- Opening Delimiter -

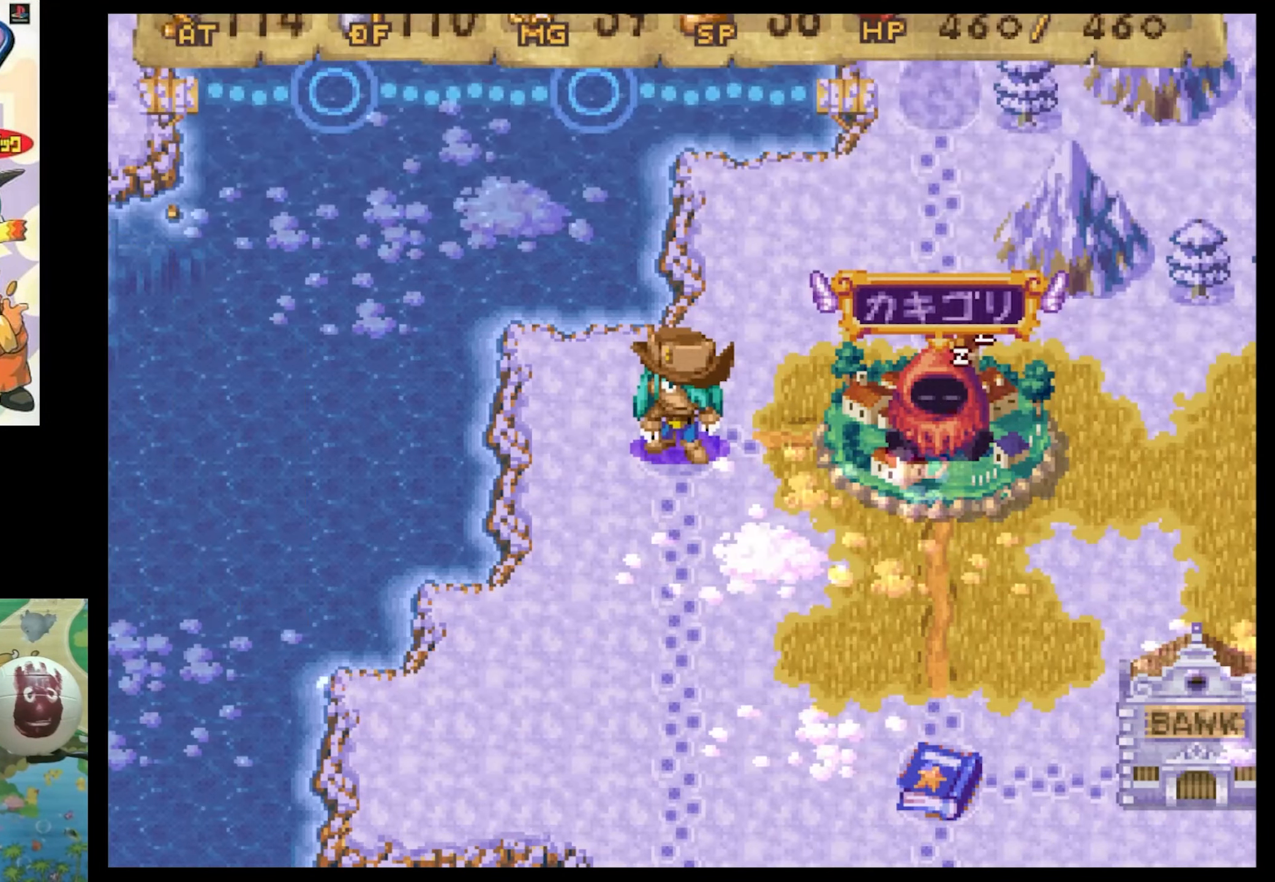
{"buttons": [], "events": [[67, "R1", "up"], [216, "R1", "down"], [266, "R1", "up"], [383, "R1", "down"], [483, "R1", "up"]]}
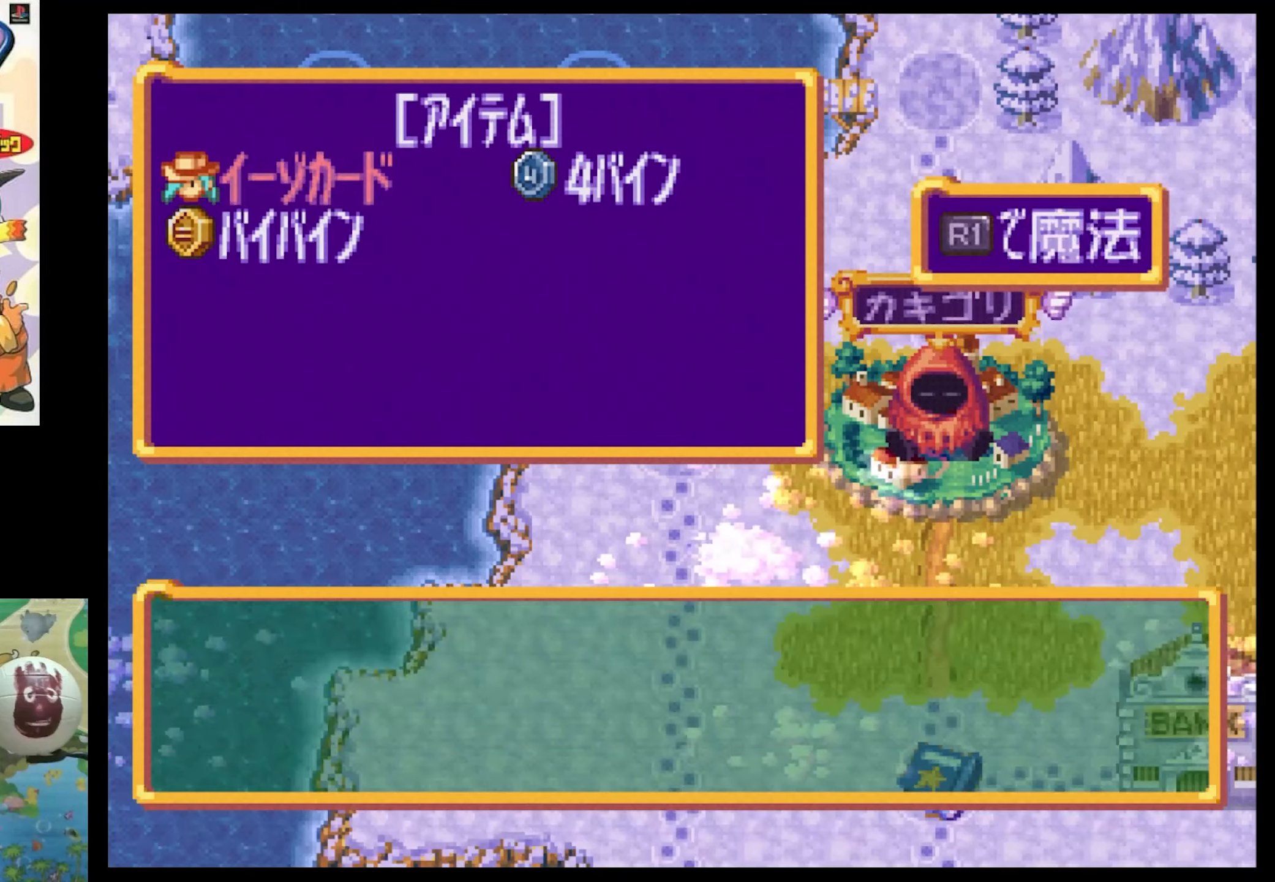
{"buttons": [], "events": [[66, "R1", "down"], [150, "R1", "up"]]}
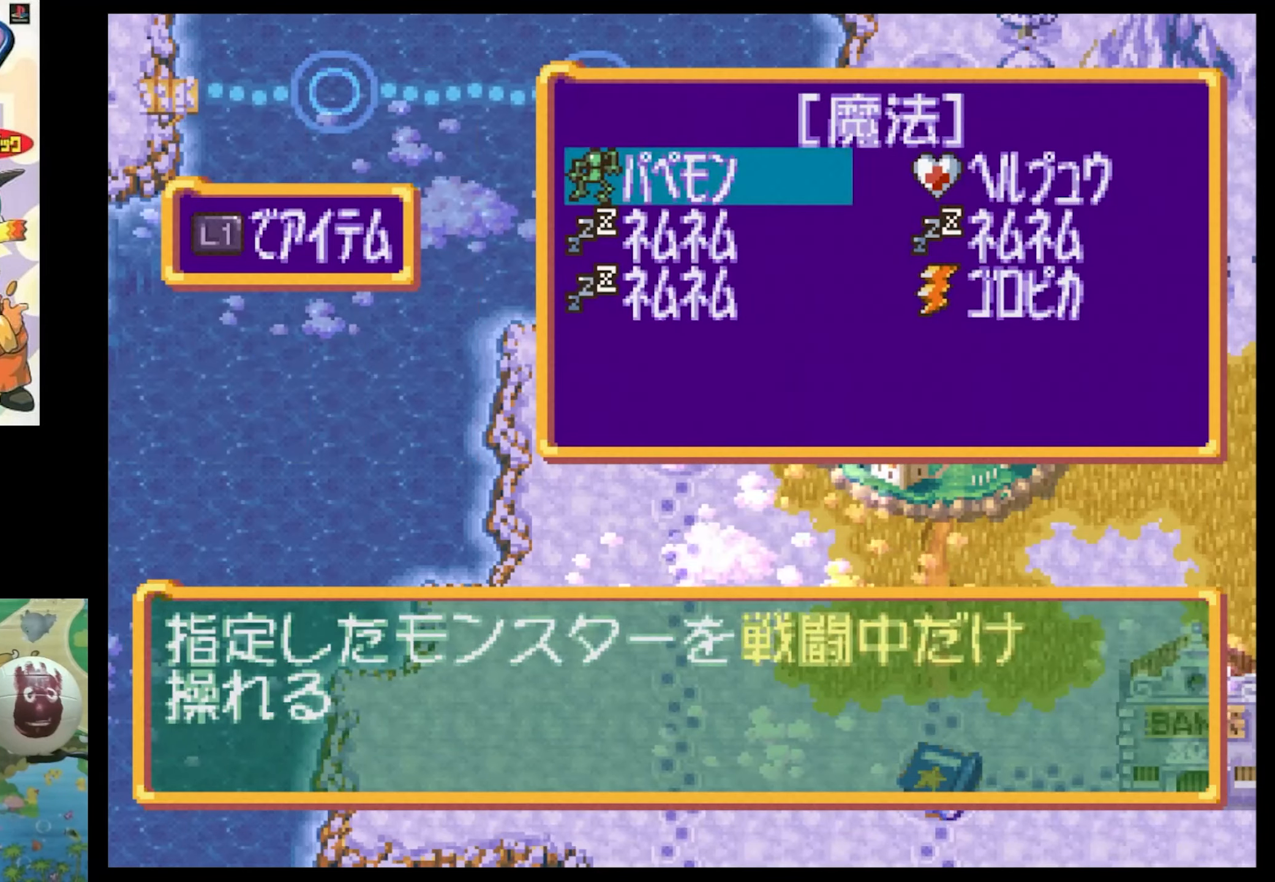
{"buttons": [], "events": [[366, "DPAD_DOWN", "down"], [433, "DPAD_DOWN", "up"]]}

- Closing Delimiter -

AIM OF THE EXERCISE:
When you set down the material above, keep every word exact and include no pictures.

WORKED SOLUTION:
{"buttons": [], "events": [[67, "R1", "up"], [216, "R1", "down"], [266, "R1", "up"], [383, "R1", "down"], [483, "R1", "up"]]}
{"buttons": [], "events": [[66, "R1", "down"], [150, "R1", "up"]]}
{"buttons": [], "events": [[366, "DPAD_DOWN", "down"], [433, "DPAD_DOWN", "up"]]}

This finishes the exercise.